Community structure models are improved by exploiting taxonomic rank with predictive clustering trees

• We build four types of community structure models for three different ecosystems.
• We explore how taxonomic rank and multi-species data influence model performance.
• Information about taxonomic rank improves the predictive performance of the models.
• Global models are easier to interpret and overfit less than local models.
• The best performing method is hierarchical multi-label classification.

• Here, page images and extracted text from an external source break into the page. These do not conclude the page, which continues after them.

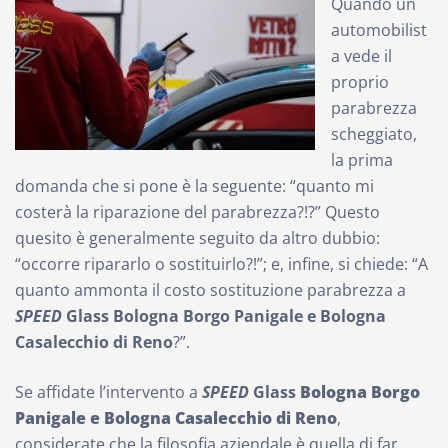
Quando un
automobilist
a vede il
proprio
parabrezza
scheggiato,
la prima
domanda che si pone è la seguente: “quanto mi
costerà la riparazione del parabrezza?!?” Questo
quesito è generalmente seguito da altro dubbio:
“occorre ripararlo o sostituirlo?!”; e, infine, si chiede: “A
quanto ammonta il costo sostituzione parabrezza a
SPEED
Glass
Bologna Borgo Panigale e Bologna
Casalecchio di Reno
?”.
Se affidate l’intervento a
SPEED
Glass
Bologna Borgo
Panigale e Bologna Casalecchio di Reno
,
considerate che la filosofia aziendale è quella di far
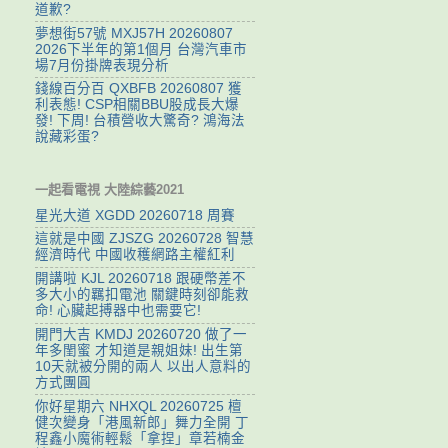
道歉?
夢想街57號 MXJ57H 20260807
2026下半年的第1個月 台灣汽車市
場7月份掛牌表現分析
錢線百分百 QXBFB 20260807 獲
利表態! CSP相關BBU股成長大爆
發! 下周! 台積營收大驚奇? 鴻海法
說藏彩蛋?
一起看電視 大陸綜藝2021
星光大道 XGDD 20260718 周賽
這就是中國 ZJSZG 20260728 智慧
經濟時代 中國收穫網路主權紅利
開講啦 KJL 20260718 跟硬幣差不
多大小的羈扣電池 關鍵時刻卻能救
命! 心臟起搏器中也需要它!
開門大吉 KMDJ 20260720 做了一
年多閨蜜 才知道是親姐妹! 出生第
10天就被分開的兩人 以出人意料的
方式團圓
你好星期六 NHXQL 20260725 檀
健次變身「港風新郎」舞力全開 丁
程鑫小魔術輕鬆「拿捏」章若楠金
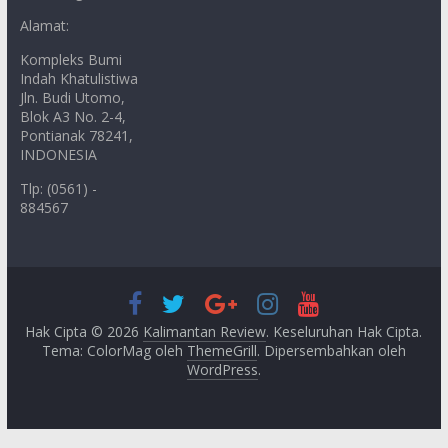
Alamat:
Kompleks Bumi
Indah Khatulistiwa
Jln. Budi Utomo,
Blok A3 No. 2-4,
Pontianak 78241,
INDONESIA
Tlp: (0561) -
884567
Hak Cipta © 2026
Kalimantan Review
. Keseluruhan Hak Cipta.
Tema: ColorMag oleh
ThemeGrill
. Dipersembahkan oleh
WordPress
.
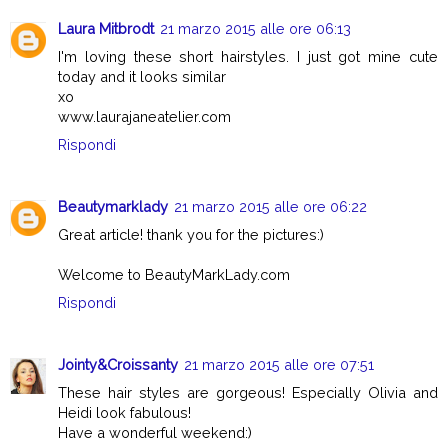
Laura Mitbrodt
21 marzo 2015 alle ore 06:13
I'm loving these short hairstyles. I just got mine cute
today and it looks similar
xo
www.laurajaneatelier.com
Rispondi
Beautymarklady
21 marzo 2015 alle ore 06:22
Great article! thank you for the pictures:)
Welcome to BeautyMarkLady.com
Rispondi
Jointy&Croissanty
21 marzo 2015 alle ore 07:51
These hair styles are gorgeous! Especially Olivia and
Heidi look fabulous!
Have a wonderful weekend:)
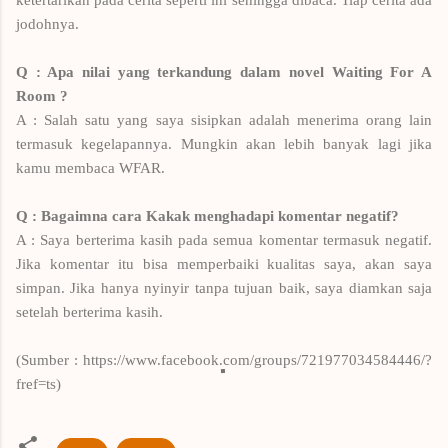
jodohnya.
Q : Apa nilai yang terkandung dalam novel Waiting For A
Room ?
A :
Salah satu yang saya sisipkan adalah menerima orang lain
termasuk kegelapannya. Mungkin akan lebih banyak lagi jika
kamu membaca WFAR.
Q : Bagaimna cara Kakak menghadapi komentar negatif?
A :
Saya berterima kasih pada semua komentar termasuk negatif.
Jika komentar itu bisa memperbaiki kualitas saya, akan saya
simpan. Jika hanya nyinyir tanpa tujuan baik, saya diamkan saja
setelah berterima kasih.
(Sumber : https://www.facebook.com/groups/721977034584446/?
fref=ts)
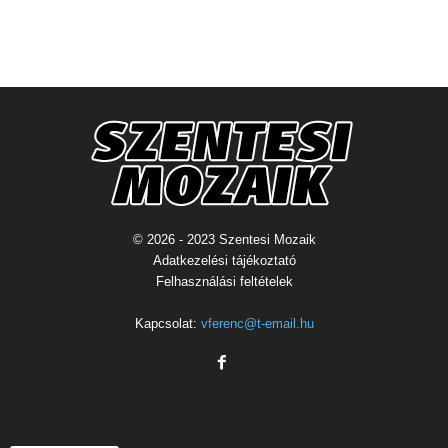
© 2026 - 2023 Szentesi Mozaik
Adatkezelési tájékoztató
Felhasználási feltételek
Kapcsolat:
vferenc@t-email.hu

Community structure modelling studies the influence of biotic and abiotic factors on the abundance and composition of a given taxonomic group of organisms. With the advancement of measurement and sensor technology, the availability, precision and complexity of environmental data constantly increases. Nowadays, measurements of ecosystems provide a complete snapshot of the state of the system, including information about the community structure of organisms that are present in a given sample. These measurements include multi-species data that are typically analysed by constructing community models as collections of models built for each species separately (local models) without considering the possible (taxonomic) relationships among species.In this work, we propose to construct a single community structure model for all the species (global model) that is able to exploit the aforementioned relationships. Namely, we investigate whether inclusion of additional information in the form of taxonomic rank or multiple species helps to build better community structure models. More specifically, we use predictive clustering trees (a generalized form of decision trees) to build models for three practically relevant datasets from the task of community structure modelling: microarthopod community living in the agricultural soils of Denmark, organisms living in Slovenian rivers and vegetation found in the State of Victoria, Australia.On each dataset, we compare the performance of four types of community structure models, which correspond to four machine learning tasks: Single species models without taxonomic rank correspond to single-label classification; single species models with taxonomic rank correspond to hierarchical single-label classification; multi-species models without taxonomic rank correspond to multi-label classification; and multi-species models with taxonomic rank correspond to hierarchical multi-label classification. The results of the experimental evaluation reveal that by using the taxonomic rank and the multi-species aspect of the data, we are able to learn better community structure models.